• Instructions to follow
Reproduce the listing below with "Киев" substituted by "Київ" everywhere it appears, keeping every other line the same.

• Given records

□ □ □ □

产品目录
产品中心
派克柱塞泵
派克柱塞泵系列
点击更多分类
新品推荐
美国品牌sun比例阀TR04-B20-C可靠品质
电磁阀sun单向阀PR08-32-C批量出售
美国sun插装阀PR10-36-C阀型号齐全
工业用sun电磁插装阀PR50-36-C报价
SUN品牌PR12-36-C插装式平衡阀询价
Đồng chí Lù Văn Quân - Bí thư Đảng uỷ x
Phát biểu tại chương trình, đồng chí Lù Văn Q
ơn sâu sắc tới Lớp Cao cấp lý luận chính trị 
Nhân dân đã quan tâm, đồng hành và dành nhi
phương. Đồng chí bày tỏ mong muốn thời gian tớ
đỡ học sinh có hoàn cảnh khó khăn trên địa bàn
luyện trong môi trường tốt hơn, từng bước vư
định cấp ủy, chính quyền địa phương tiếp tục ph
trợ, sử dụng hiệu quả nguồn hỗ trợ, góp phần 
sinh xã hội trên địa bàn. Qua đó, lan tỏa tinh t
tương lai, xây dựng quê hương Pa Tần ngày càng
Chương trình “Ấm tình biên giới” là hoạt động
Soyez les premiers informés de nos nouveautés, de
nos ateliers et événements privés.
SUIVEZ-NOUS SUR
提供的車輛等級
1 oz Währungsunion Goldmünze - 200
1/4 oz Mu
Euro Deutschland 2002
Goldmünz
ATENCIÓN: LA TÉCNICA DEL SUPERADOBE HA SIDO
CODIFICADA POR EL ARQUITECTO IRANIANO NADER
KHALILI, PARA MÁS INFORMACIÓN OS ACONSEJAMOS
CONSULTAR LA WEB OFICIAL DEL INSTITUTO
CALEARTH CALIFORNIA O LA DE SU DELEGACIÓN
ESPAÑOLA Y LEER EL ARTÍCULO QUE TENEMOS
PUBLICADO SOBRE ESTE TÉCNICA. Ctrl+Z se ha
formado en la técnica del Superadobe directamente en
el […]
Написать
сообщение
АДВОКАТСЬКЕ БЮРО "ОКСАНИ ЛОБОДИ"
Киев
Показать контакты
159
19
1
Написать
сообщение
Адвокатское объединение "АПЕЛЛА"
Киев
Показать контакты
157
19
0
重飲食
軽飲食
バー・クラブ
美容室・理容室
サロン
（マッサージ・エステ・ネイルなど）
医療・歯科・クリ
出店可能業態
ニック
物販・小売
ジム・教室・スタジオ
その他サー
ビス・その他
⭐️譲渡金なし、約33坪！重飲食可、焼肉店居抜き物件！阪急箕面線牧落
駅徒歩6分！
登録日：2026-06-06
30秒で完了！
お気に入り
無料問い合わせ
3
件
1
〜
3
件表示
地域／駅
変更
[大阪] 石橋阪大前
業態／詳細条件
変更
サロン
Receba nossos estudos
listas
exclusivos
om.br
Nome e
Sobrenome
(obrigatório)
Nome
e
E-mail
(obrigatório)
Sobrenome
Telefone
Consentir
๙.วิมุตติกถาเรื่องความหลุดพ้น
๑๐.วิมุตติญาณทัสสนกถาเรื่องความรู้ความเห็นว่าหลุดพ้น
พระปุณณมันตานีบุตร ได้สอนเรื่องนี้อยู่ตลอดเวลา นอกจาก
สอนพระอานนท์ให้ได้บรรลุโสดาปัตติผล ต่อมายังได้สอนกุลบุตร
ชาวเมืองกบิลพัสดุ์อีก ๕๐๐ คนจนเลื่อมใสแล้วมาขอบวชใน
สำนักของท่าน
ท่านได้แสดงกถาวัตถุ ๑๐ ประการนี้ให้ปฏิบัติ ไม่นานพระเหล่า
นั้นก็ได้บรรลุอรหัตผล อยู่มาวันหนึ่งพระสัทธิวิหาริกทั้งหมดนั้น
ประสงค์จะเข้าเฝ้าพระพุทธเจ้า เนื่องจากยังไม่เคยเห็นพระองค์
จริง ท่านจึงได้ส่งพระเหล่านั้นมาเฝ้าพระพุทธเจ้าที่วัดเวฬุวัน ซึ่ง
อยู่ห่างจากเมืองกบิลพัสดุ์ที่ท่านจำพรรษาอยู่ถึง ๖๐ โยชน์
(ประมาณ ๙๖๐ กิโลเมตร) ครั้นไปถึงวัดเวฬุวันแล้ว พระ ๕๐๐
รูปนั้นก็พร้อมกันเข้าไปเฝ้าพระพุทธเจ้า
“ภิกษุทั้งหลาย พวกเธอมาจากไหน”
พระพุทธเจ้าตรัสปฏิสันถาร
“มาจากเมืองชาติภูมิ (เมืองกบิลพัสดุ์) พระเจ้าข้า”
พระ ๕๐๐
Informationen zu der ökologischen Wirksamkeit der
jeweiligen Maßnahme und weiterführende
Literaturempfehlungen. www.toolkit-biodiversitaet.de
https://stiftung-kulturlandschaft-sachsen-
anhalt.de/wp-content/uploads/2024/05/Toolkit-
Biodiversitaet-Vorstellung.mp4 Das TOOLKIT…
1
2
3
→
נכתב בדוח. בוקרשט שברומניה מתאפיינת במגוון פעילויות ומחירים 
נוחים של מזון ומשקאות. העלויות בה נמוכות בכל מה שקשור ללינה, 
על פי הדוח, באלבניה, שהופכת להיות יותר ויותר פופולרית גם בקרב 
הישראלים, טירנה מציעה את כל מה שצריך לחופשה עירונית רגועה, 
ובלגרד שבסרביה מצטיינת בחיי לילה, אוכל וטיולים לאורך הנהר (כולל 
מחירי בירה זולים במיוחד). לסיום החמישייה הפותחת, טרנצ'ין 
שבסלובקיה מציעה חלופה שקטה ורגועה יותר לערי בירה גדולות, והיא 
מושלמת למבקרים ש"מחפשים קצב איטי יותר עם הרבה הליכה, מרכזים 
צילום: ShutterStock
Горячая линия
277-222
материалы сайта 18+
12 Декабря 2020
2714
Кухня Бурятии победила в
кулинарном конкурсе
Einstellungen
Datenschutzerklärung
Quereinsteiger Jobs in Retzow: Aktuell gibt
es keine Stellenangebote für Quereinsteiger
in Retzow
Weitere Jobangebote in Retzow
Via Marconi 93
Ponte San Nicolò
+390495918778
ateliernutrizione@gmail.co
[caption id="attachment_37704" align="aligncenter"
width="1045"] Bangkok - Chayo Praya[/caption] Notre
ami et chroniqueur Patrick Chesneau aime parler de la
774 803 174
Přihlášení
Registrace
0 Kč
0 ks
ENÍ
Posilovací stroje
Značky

□ □ □ □

• Reply
产品目录
产品中心
派克柱塞泵
派克柱塞泵系列
点击更多分类
新品推荐
美国品牌sun比例阀TR04-B20-C可靠品质
电磁阀sun单向阀PR08-32-C批量出售
美国sun插装阀PR10-36-C阀型号齐全
工业用sun电磁插装阀PR50-36-C报价
SUN品牌PR12-36-C插装式平衡阀询价
Đồng chí Lù Văn Quân - Bí thư Đảng uỷ x
Phát biểu tại chương trình, đồng chí Lù Văn Q
ơn sâu sắc tới Lớp Cao cấp lý luận chính trị 
Nhân dân đã quan tâm, đồng hành và dành nhi
phương. Đồng chí bày tỏ mong muốn thời gian tớ
đỡ học sinh có hoàn cảnh khó khăn trên địa bàn
luyện trong môi trường tốt hơn, từng bước vư
định cấp ủy, chính quyền địa phương tiếp tục ph
trợ, sử dụng hiệu quả nguồn hỗ trợ, góp phần 
sinh xã hội trên địa bàn. Qua đó, lan tỏa tinh t
tương lai, xây dựng quê hương Pa Tần ngày càng
Chương trình “Ấm tình biên giới” là hoạt động
Soyez les premiers informés de nos nouveautés, de
nos ateliers et événements privés.
SUIVEZ-NOUS SUR
提供的車輛等級
1 oz Währungsunion Goldmünze - 200
1/4 oz Mu
Euro Deutschland 2002
Goldmünz
ATENCIÓN: LA TÉCNICA DEL SUPERADOBE HA SIDO
CODIFICADA POR EL ARQUITECTO IRANIANO NADER
KHALILI, PARA MÁS INFORMACIÓN OS ACONSEJAMOS
CONSULTAR LA WEB OFICIAL DEL INSTITUTO
CALEARTH CALIFORNIA O LA DE SU DELEGACIÓN
ESPAÑOLA Y LEER EL ARTÍCULO QUE TENEMOS
PUBLICADO SOBRE ESTE TÉCNICA. Ctrl+Z se ha
formado en la técnica del Superadobe directamente en
el […]
Написать
сообщение
АДВОКАТСЬКЕ БЮРО "ОКСАНИ ЛОБОДИ"
Київ
Показать контакты
159
19
1
Написать
сообщение
Адвокатское объединение "АПЕЛЛА"
Київ
Показать контакты
157
19
0
重飲食
軽飲食
バー・クラブ
美容室・理容室
サロン
（マッサージ・エステ・ネイルなど）
医療・歯科・クリ
出店可能業態
ニック
物販・小売
ジム・教室・スタジオ
その他サー
ビス・その他
⭐️譲渡金なし、約33坪！重飲食可、焼肉店居抜き物件！阪急箕面線牧落
駅徒歩6分！
登録日：2026-06-06
30秒で完了！
お気に入り
無料問い合わせ
3
件
1
〜
3
件表示
地域／駅
変更
[大阪] 石橋阪大前
業態／詳細条件
変更
サロン
Receba nossos estudos
listas
exclusivos
om.br
Nome e
Sobrenome
(obrigatório)
Nome
e
E-mail
(obrigatório)
Sobrenome
Telefone
Consentir
๙.วิมุตติกถาเรื่องความหลุดพ้น
๑๐.วิมุตติญาณทัสสนกถาเรื่องความรู้ความเห็นว่าหลุดพ้น
พระปุณณมันตานีบุตร ได้สอนเรื่องนี้อยู่ตลอดเวลา นอกจาก
สอนพระอานนท์ให้ได้บรรลุโสดาปัตติผล ต่อมายังได้สอนกุลบุตร
ชาวเมืองกบิลพัสดุ์อีก ๕๐๐ คนจนเลื่อมใสแล้วมาขอบวชใน
สำนักของท่าน
ท่านได้แสดงกถาวัตถุ ๑๐ ประการนี้ให้ปฏิบัติ ไม่นานพระเหล่า
นั้นก็ได้บรรลุอรหัตผล อยู่มาวันหนึ่งพระสัทธิวิหาริกทั้งหมดนั้น
ประสงค์จะเข้าเฝ้าพระพุทธเจ้า เนื่องจากยังไม่เคยเห็นพระองค์
จริง ท่านจึงได้ส่งพระเหล่านั้นมาเฝ้าพระพุทธเจ้าที่วัดเวฬุวัน ซึ่ง
อยู่ห่างจากเมืองกบิลพัสดุ์ที่ท่านจำพรรษาอยู่ถึง ๖๐ โยชน์
(ประมาณ ๙๖๐ กิโลเมตร) ครั้นไปถึงวัดเวฬุวันแล้ว พระ ๕๐๐
รูปนั้นก็พร้อมกันเข้าไปเฝ้าพระพุทธเจ้า
“ภิกษุทั้งหลาย พวกเธอมาจากไหน”
พระพุทธเจ้าตรัสปฏิสันถาร
“มาจากเมืองชาติภูมิ (เมืองกบิลพัสดุ์) พระเจ้าข้า”
พระ ๕๐๐
Informationen zu der ökologischen Wirksamkeit der
jeweiligen Maßnahme und weiterführende
Literaturempfehlungen. www.toolkit-biodiversitaet.de
https://stiftung-kulturlandschaft-sachsen-
anhalt.de/wp-content/uploads/2024/05/Toolkit-
Biodiversitaet-Vorstellung.mp4 Das TOOLKIT…
1
2
3
→
נכתב בדוח. בוקרשט שברומניה מתאפיינת במגוון פעילויות ומחירים 
נוחים של מזון ומשקאות. העלויות בה נמוכות בכל מה שקשור ללינה, 
על פי הדוח, באלבניה, שהופכת להיות יותר ויותר פופולרית גם בקרב 
הישראלים, טירנה מציעה את כל מה שצריך לחופשה עירונית רגועה, 
ובלגרד שבסרביה מצטיינת בחיי לילה, אוכל וטיולים לאורך הנהר (כולל 
מחירי בירה זולים במיוחד). לסיום החמישייה הפותחת, טרנצ'ין 
שבסלובקיה מציעה חלופה שקטה ורגועה יותר לערי בירה גדולות, והיא 
מושלמת למבקרים ש"מחפשים קצב איטי יותר עם הרבה הליכה, מרכזים 
צילום: ShutterStock
Горячая линия
277-222
материалы сайта 18+
12 Декабря 2020
2714
Кухня Бурятии победила в
кулинарном конкурсе
Einstellungen
Datenschutzerklärung
Quereinsteiger Jobs in Retzow: Aktuell gibt
es keine Stellenangebote für Quereinsteiger
in Retzow
Weitere Jobangebote in Retzow
Via Marconi 93
Ponte San Nicolò
+390495918778
ateliernutrizione@gmail.co
[caption id="attachment_37704" align="aligncenter"
width="1045"] Bangkok - Chayo Praya[/caption] Notre
ami et chroniqueur Patrick Chesneau aime parler de la
774 803 174
Přihlášení
Registrace
0 Kč
0 ks
ENÍ
Posilovací stroje
Značky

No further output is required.